Apache Hive Performance Tuning
Also available as:
PDF

Chapter 1. Hive Architectural Overview

[Important]Important

This guide is intended as an introduction to Hive performance tuning. The content is subject to frequent changes because a high number of updates in this Hive domain is anticipated.

SQL queries are submitted to Hive and they are executed as follows:

  1. Hive compiles the query.

  2. An execution engine, such as Tez or MapReduce, executes the compiled query.

  3. The resource manager, YARN, allocates resources for applications across the cluster.

  4. The data that the query acts upon resides in HDFS (Hadoop Distributed File System). Supported data formats are ORC, AVRO, Parquet, and text.

  5. Query results are then returned over a JDBC/ODBC connection.

A simplified view of this process is shown in the following figure.

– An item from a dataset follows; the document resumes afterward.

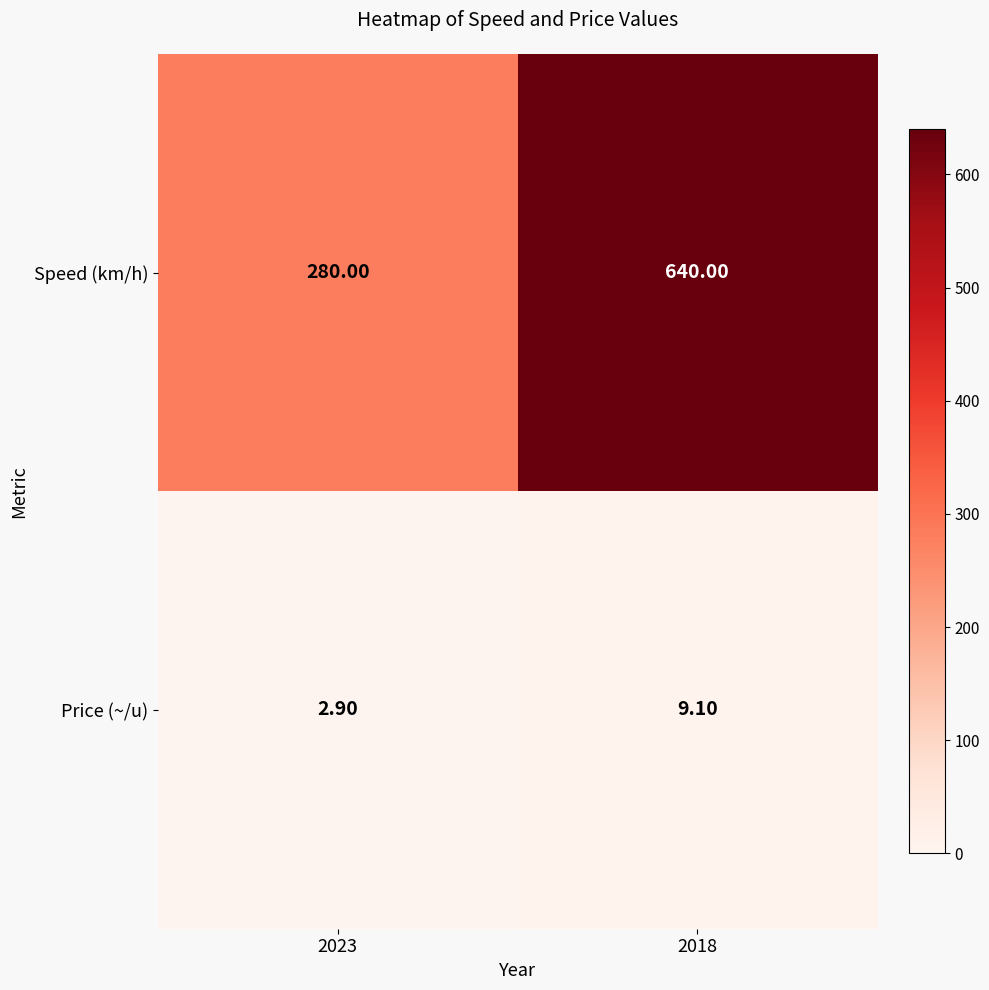

Which series has the largest total across all categories?

Speed (km/h)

Figure 1.1. SQL Query Execution Process


Detailed Query Execution Architecture

The following diagram shows a detailed view of the HDP query execution architecture:

Figure 1.2. SQL Query Execution Process


The following sections explain major parts of the query execution architecture.

Hive Clients

You can connect to Hive using a JDBC/ODBC driver with a BI tool, such as Microstrategy, Tableau, BusinessObjects, and others, or from another type of application that can access Hive over a JDBC/ODBC connection. In addition, you can also use a command-line tool, such as Beeline, that uses JDBC to connect to Hive. The Hive command-line interface (CLI) can also be used, but it has been deprecated in the current release and Hortonworks does not recommend that you use it for security reasons.

SQL in Hive

Hive supports a large number of standard SQL dialects. In a future release, when SQL:2011 is adopted, Hive will support ANSI-standard SQL.

HiveServer2

Clients communicate with HiveServer2 over a JDBC/ODBC connection, which can handle multiple user sessions, each with a different thread. HiveServer2 can also handle long-running sessions with asynchronous threads. An embedded metastore, which is different from the MetastoreDB, also runs in HiveServer2. This metastore performs the following tasks:

  • Get statistics and schema from the MetastoreDB

  • Compile queries

  • Generate query execution plans

  • Submit query execution plans

  • Return query results to the client

Multiple HiveServer2 Instances for Different Workloads

Multiple HiveServer2 instances can be used for:

  • Load-balancing and high availability using ZooKeeper

  • Running multiple applications with different settings

Because HiveServer2 uses its own settings file, using one for ETL operations and another for interactive queries is a common practice. All HiveServer2 instances can share the same MetastoreDB. Consequently, setting up multiple HiveServer2 instances that have embedded metastores is a simple operation.

Tez Execution

After query compilation, HiveServer2 generates a Tez graph that is submitted to YARN. A Tez Application Master (AM) monitors the query while it is running.

Security

HiveServer2 performs standard SQL security checks when a query is submitted, including connection authentication. After the connection authentication check, the server runs authorization checks to make sure that the user who submits the query has permission to access the databases, tables, columns, views, and other resources required by the query. Hortonworks recommends that you use SQLStdAuth or Ranger to implement security. Storage-based access controls, which is suitable for ETL workloads only, is also available.

File Formats

Hive supports many file formats. You can write your own SerDes (Serializers, Deserializers) interface to support new file formats.